Count the lines in the listing below that contain the string "Magen", with uppercase and lowercase letters counting as different. Reply with the number only.

= Beginning of Section =

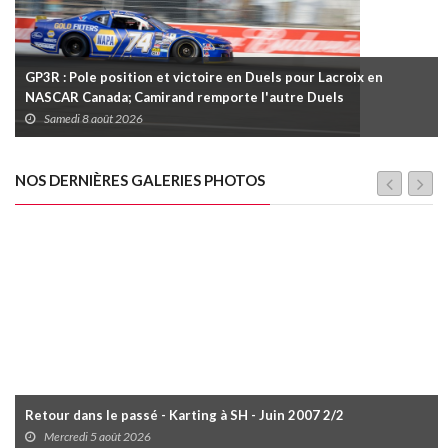
GP3R : Pole position et victoire en Duels pour Lacroix en
NASCAR Canada; Camirand remporte l'autre Duels
Samedi 8 août 2026
NOS DERNIÈRES GALERIES PHOTOS
Retour dans le passé - Karting à SH - Juin 2007 2/2
Mercredi 5 août 2026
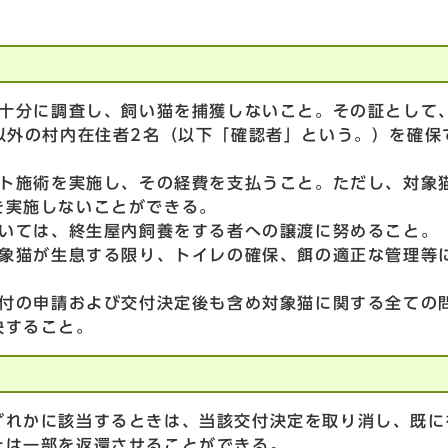
を十分に調査し、飼い猫を捕獲しないこと。その証として
以外の村内在住者2名（以下「確認者」という。）を確保
ット施術を実施し、その経費を支払うこと。ただし、対象
を実施しないことができる。
ついては、終生屋内飼養をする者への譲渡に努めること。
対象猫が生息する限り、トイレの確保、餌の適正な管理等
交付の申請および交付決定後も含め対象猫に関する全ての
決すること。
ずれかに該当するときは、当該交付決定を取り消し、既に
たは一部を返還させることができる。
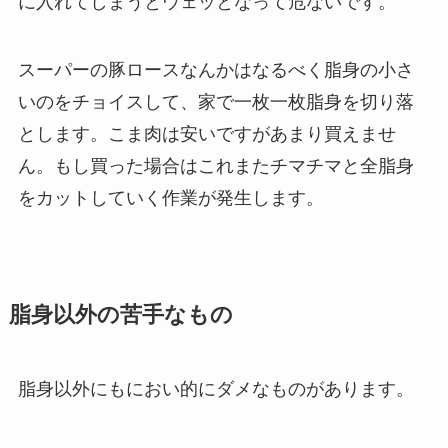
に入れてしまうとウェッとなって危ないです。
スーパーの豚ロースなんかはなるべく脂身の小さ
いのをチョイスして、家で一枚一枚脂身を切り落
とします。こま肉は安いですがあまり買えませ
ん。もし買った場合はこれまたチマチマと全脂身
をカットしていく作業が発生します。
脂身以外の苦手なもの
脂身以外にもにおい的にダメなものがあります。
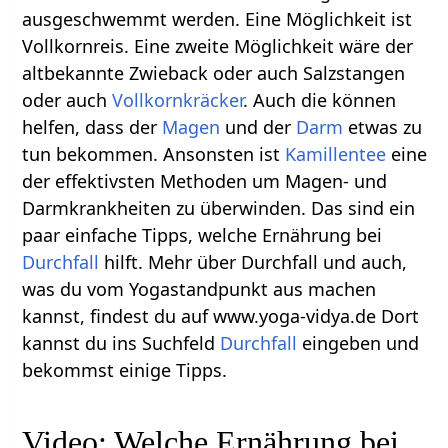
ausgeschwemmt werden. Eine Möglichkeit ist
Vollkornreis. Eine zweite Möglichkeit wäre der
altbekannte Zwieback oder auch Salzstangen
oder auch
Vollkornkräcker
. Auch die können
helfen, dass der
Magen
und der
Darm
etwas zu
tun bekommen. Ansonsten ist
Kamillentee
eine
der effektivsten Methoden um Magen- und
Darmkrankheiten zu überwinden. Das sind ein
paar einfache Tipps, welche Ernährung bei
Durchfall
hilft. Mehr über Durchfall und auch,
was du vom Yogastandpunkt aus machen
kannst, findest du auf www.yoga-vidya.de Dort
kannst du ins Suchfeld
Durchfall
eingeben und
bekommst einige Tipps.
Video: Welche Ernährung bei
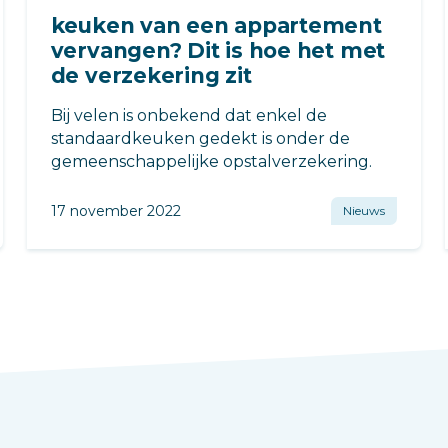
keuken van een appartement
vervangen? Dit is hoe het met
de verzekering zit
Bij velen is onbekend dat enkel de
standaardkeuken gedekt is onder de
gemeenschappelijke opstalverzekering.
17 november 2022
Nieuws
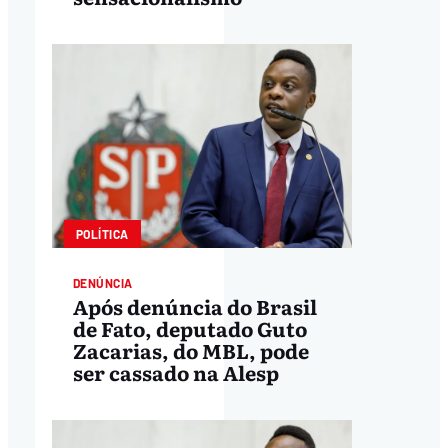
POLÍTICA
DENÚNCIA
Após denúncia do Brasil
de Fato, deputado Guto
Zacarias, do MBL, pode
ser cassado na Alesp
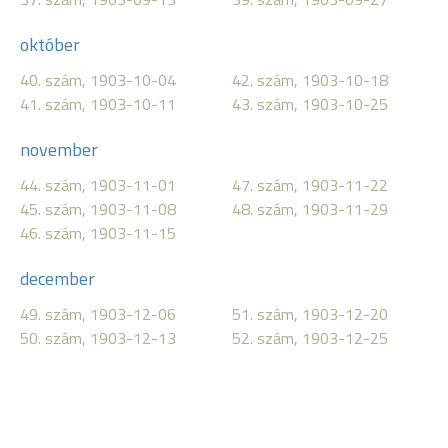
október
40. szám, 1903-10-04
42. szám, 1903-10-18
41. szám, 1903-10-11
43. szám, 1903-10-25
november
44. szám, 1903-11-01
47. szám, 1903-11-22
45. szám, 1903-11-08
48. szám, 1903-11-29
46. szám, 1903-11-15
december
49. szám, 1903-12-06
51. szám, 1903-12-20
50. szám, 1903-12-13
52. szám, 1903-12-25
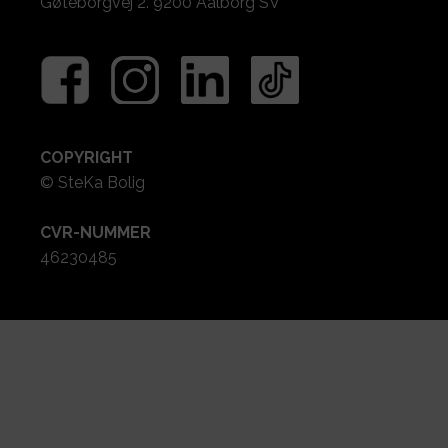
Gøteborgvej 2. 9200 Aalborg SV
COPYRIGHT
© SteKa Bolig
CVR-NUMMER
46230485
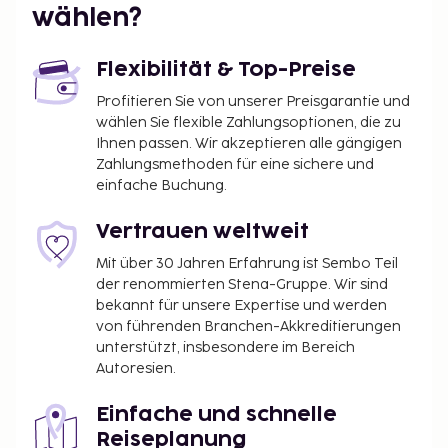
wählen?
Flexibilität & Top-Preise
Profitieren Sie von unserer Preisgarantie und
wählen Sie flexible Zahlungsoptionen, die zu
Ihnen passen. Wir akzeptieren alle gängigen
Zahlungsmethoden für eine sichere und
einfache Buchung.
Vertrauen weltweit
Mit über 30 Jahren Erfahrung ist Sembo Teil
der renommierten Stena-Gruppe. Wir sind
bekannt für unsere Expertise und werden
von führenden Branchen-Akkreditierungen
unterstützt, insbesondere im Bereich
Autoresien.
Einfache und schnelle
Reiseplanung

= End of Section =

**TASK SOLUTION:**
2